**What to do:** Reproduce the text of every row below verbatim, leaving out the pictures.

┌──

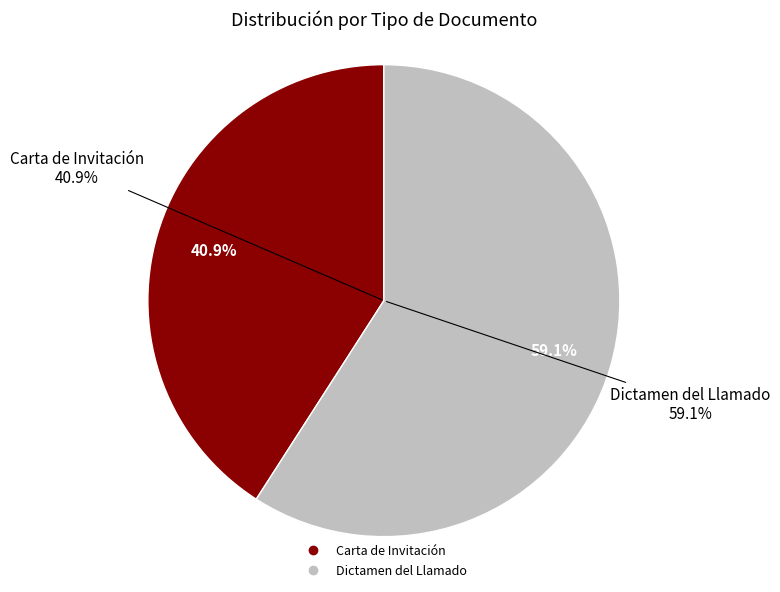

To the nearest percent, what is the combined percentage of Carta de Invitación and Dictamen del Llamado?

100%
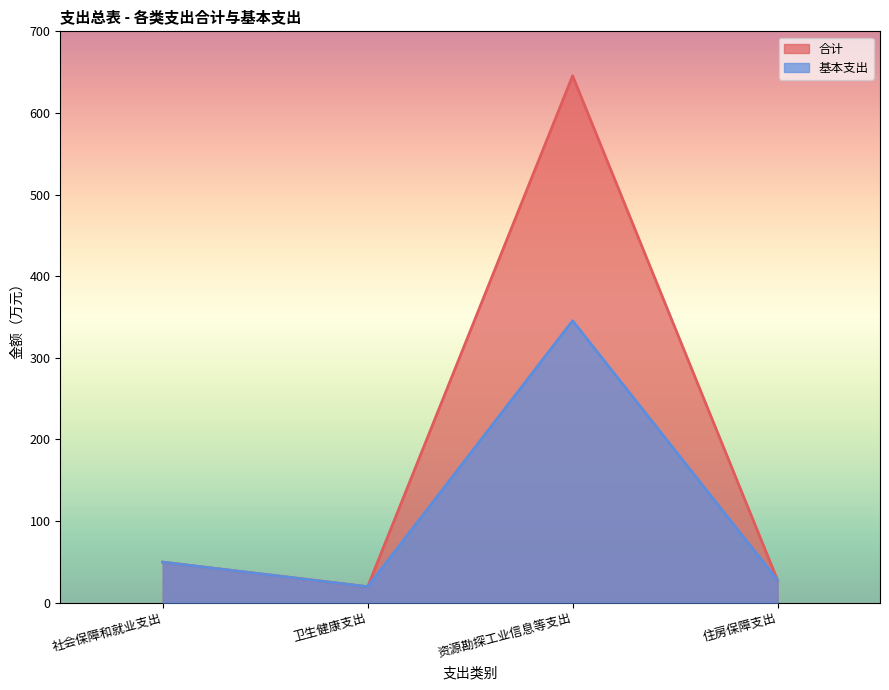

Between 住房保障支出 and 社会保障和就业支出, which is larger?

社会保障和就业支出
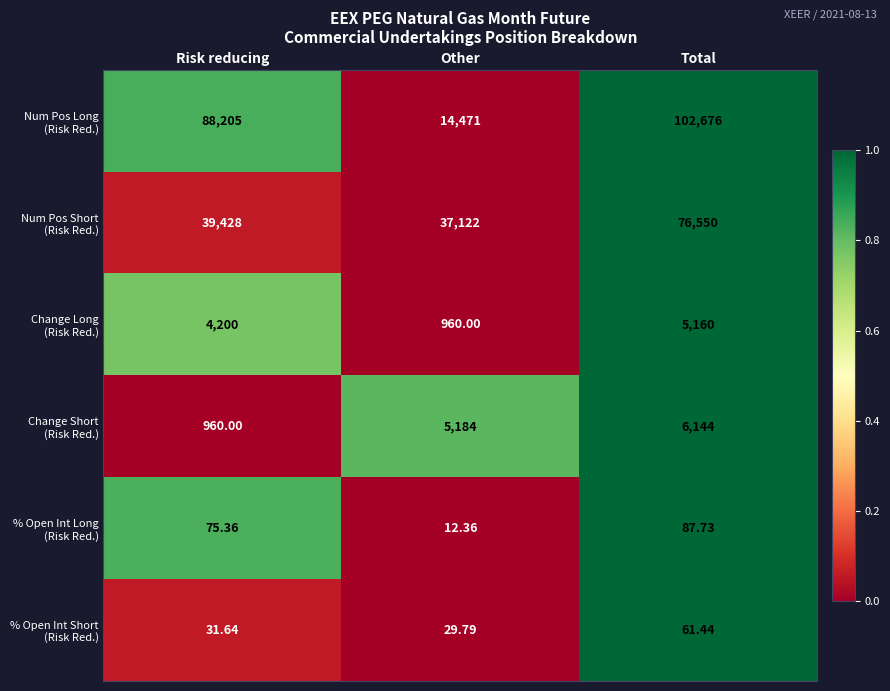

At which category does the chart reach its peak across all series?

Total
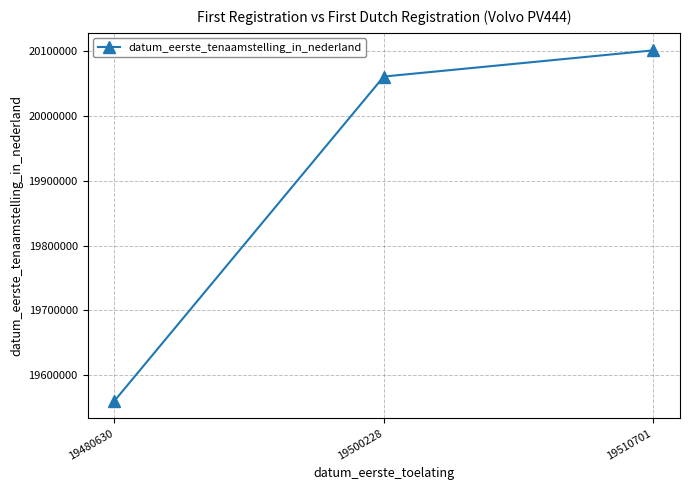

Approximately how many times larger is the value at 19500228 compared to 19480630?

1.0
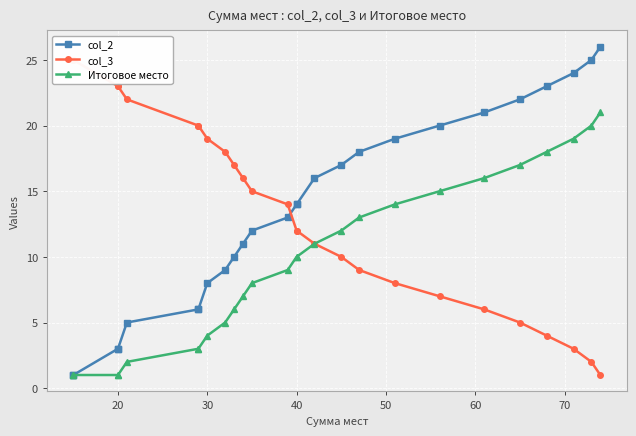

What is the difference between the maximum and minimum values in the Итоговое место series?

20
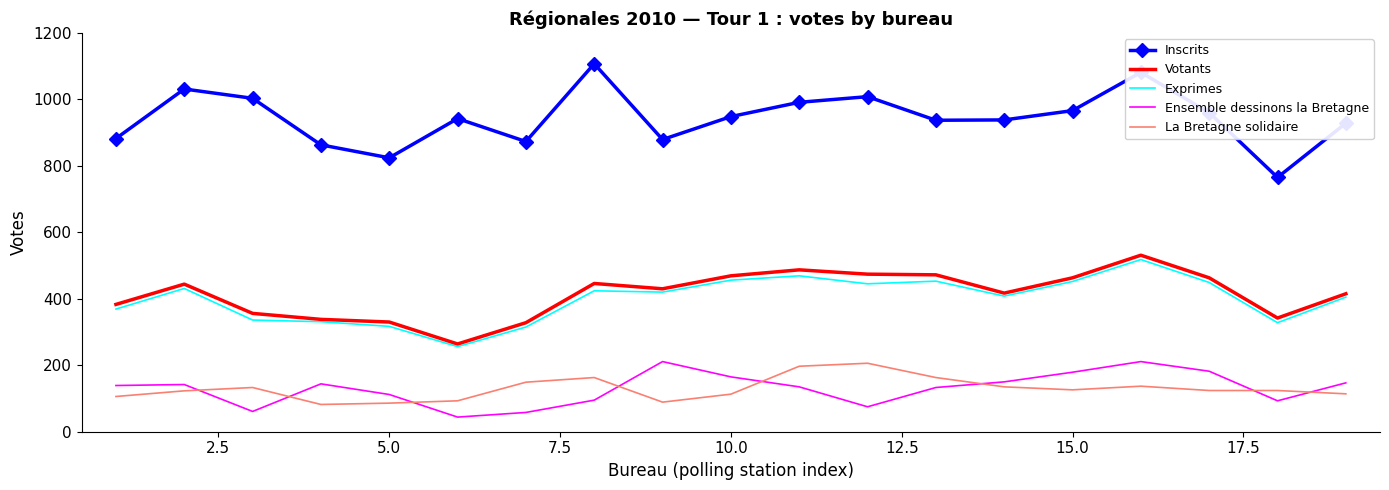

Which series has the widest spread of values?

Inscrits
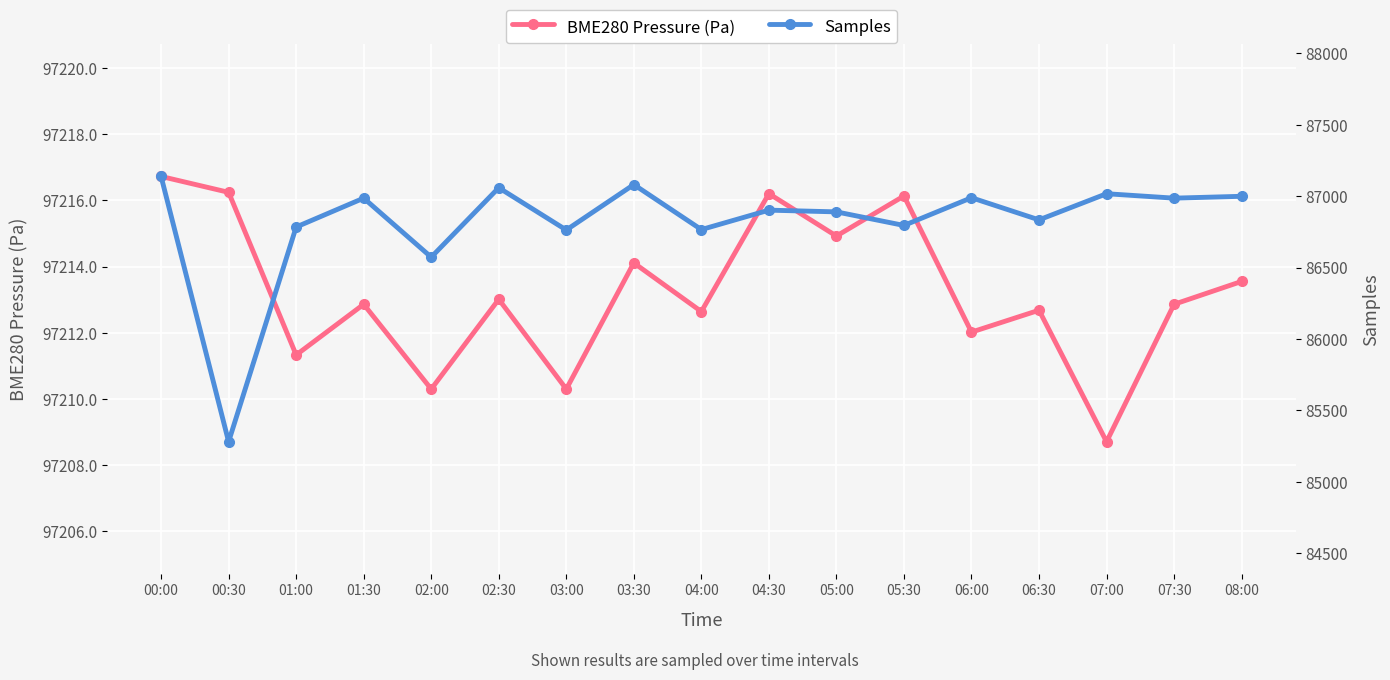

What is the approximate value of Samples at 05:00?

86890.0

└──

**Task solution:**
To the nearest percent, what is the combined percentage of Carta de Invitación and Dictamen del Llamado?

100%

Between 住房保障支出 and 社会保障和就业支出, which is larger?

社会保障和就业支出

At which category does the chart reach its peak across all series?

Total

Approximately how many times larger is the value at 19500228 compared to 19480630?

1.0

What is the difference between the maximum and minimum values in the Итоговое место series?

20

Which series has the widest spread of values?

Inscrits

What is the approximate value of Samples at 05:00?

86890.0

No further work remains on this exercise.